0
votes

I am using Weka to classify a data set. The .arrf data file looks like this. The problem I am facing while classifying is that A lot of classifiers like NaiveBayes etc. won't take the string attribute to classify it. Those two string attributes are important features for classification. I tried converting the string to nominal type using the filter but it doesn't convert it to nominal. How should I go about it considering the dataset I have ?

@RELATION transaction

@ATTRIBUTE transactionType  {'CC Credit',Trans,Exp,Dep,Check}
@ATTRIBUTE number numeric
@ATTRIBUTE posting {Yes,No}
@ATTRIBUTE String1 string
@ATTRIBUTE String2 string


@ATTRIBUTE amount real
@ATTRIBUTE class {1,2}


@DATA
'CC Credit',?,Yes,'XYZ Bank','ONLINE PYMT Aug',-1582100.38,1   
Trans,?,Yes,?,'ACH DEBIT XYZ CREDIT CRD-EPAY',-59219.40,2   
Exp,?,Yes,'First Nolastname','ACH DEBIT First Nolastname-RECEIVER',-176011.56,2   
2
How did you generate the dataset/arff file? - Alerra
I manually created it using sample files as reference. - Anshul Tripathi

2 Answers

3
votes

You do not say what interface you are using. I assume that you are using the GUI.
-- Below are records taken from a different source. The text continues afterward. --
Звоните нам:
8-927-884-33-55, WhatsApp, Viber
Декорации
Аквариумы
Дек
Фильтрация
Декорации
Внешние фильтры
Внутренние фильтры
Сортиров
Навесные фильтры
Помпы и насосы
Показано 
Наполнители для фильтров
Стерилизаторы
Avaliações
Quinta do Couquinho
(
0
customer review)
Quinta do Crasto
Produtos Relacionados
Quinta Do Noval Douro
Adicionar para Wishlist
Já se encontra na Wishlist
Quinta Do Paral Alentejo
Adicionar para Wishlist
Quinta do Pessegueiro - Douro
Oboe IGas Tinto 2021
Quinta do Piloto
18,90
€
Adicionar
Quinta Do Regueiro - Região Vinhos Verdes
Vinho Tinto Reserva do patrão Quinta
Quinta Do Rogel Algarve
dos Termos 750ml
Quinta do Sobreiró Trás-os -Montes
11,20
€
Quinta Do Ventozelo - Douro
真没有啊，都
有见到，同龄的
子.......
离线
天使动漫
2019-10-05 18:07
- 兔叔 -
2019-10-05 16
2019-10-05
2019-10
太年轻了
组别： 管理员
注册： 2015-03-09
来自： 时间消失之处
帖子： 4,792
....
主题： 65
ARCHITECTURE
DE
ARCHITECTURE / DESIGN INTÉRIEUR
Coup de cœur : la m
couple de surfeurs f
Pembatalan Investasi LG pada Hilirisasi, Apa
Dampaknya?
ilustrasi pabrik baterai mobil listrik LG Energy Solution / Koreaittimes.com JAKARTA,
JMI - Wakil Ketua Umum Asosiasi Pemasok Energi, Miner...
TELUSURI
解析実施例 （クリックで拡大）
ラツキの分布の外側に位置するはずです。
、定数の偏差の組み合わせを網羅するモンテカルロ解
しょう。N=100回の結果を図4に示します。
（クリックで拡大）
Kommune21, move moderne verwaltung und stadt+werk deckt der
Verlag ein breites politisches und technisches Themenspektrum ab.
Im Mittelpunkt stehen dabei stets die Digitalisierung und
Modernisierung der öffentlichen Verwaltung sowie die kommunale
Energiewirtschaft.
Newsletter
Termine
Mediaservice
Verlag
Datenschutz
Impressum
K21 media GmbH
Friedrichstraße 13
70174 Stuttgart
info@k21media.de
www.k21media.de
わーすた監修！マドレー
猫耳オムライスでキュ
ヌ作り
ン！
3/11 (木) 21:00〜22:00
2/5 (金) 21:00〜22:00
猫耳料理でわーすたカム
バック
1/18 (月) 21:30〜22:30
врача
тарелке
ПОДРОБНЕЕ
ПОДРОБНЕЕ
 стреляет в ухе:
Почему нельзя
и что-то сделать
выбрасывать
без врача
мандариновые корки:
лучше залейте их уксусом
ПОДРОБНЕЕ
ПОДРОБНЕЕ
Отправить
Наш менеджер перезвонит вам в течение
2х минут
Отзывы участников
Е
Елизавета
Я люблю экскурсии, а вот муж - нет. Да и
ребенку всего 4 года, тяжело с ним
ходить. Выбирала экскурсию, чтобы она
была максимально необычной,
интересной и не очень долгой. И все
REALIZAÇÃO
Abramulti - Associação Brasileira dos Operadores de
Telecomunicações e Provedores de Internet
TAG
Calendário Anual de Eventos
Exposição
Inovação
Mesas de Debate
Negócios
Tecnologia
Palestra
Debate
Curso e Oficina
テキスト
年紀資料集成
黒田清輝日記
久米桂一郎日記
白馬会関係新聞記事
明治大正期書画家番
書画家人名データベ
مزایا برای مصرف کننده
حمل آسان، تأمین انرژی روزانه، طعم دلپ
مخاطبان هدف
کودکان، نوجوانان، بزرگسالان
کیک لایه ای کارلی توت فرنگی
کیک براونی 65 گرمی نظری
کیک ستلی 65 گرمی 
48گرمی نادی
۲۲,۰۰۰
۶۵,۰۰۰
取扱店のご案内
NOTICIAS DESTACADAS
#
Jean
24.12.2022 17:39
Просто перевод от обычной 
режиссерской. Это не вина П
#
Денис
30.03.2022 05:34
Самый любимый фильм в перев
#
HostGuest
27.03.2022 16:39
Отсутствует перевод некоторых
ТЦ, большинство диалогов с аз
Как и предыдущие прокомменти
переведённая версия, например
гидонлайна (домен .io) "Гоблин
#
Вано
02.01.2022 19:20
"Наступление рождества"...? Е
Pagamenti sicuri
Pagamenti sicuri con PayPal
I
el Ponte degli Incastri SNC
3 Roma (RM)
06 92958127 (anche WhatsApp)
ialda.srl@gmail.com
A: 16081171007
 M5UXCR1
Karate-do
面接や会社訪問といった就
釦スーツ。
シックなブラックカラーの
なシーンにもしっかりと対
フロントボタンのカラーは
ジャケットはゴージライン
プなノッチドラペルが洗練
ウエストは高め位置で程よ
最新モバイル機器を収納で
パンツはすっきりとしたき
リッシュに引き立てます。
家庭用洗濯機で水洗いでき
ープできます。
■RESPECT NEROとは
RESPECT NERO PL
On the "Preprocess" tab, under "Filters" select

filters -> unsupervised -> attribute

scroll down to find StringToNominal . By default, it will just convert the last attribute. You will want to change it to convert all of your strings.

Screenshot of GUI

Just in case:

If you are using R and RWeka, you can get this filter by running

Str2Nom = make_Weka_filter("weka/filters/unsupervised/attribute/StringToNominal")
Str2Nom(transactionType ~ ., data=Transaction, control=Weka_control(R=4:5))
0
votes

G5W's answer should work, but if you are constructing the ARFF file yourself then another option is to define these attributes as nominal ones in the ARFF file, in the same way that you already have done for the transaction type and posting attributes.

To manually construct the list of nominal values which goes between the { and } in the @ATTRIBUTE line, you could for example use the Data > Remove Duplicates function in Excel.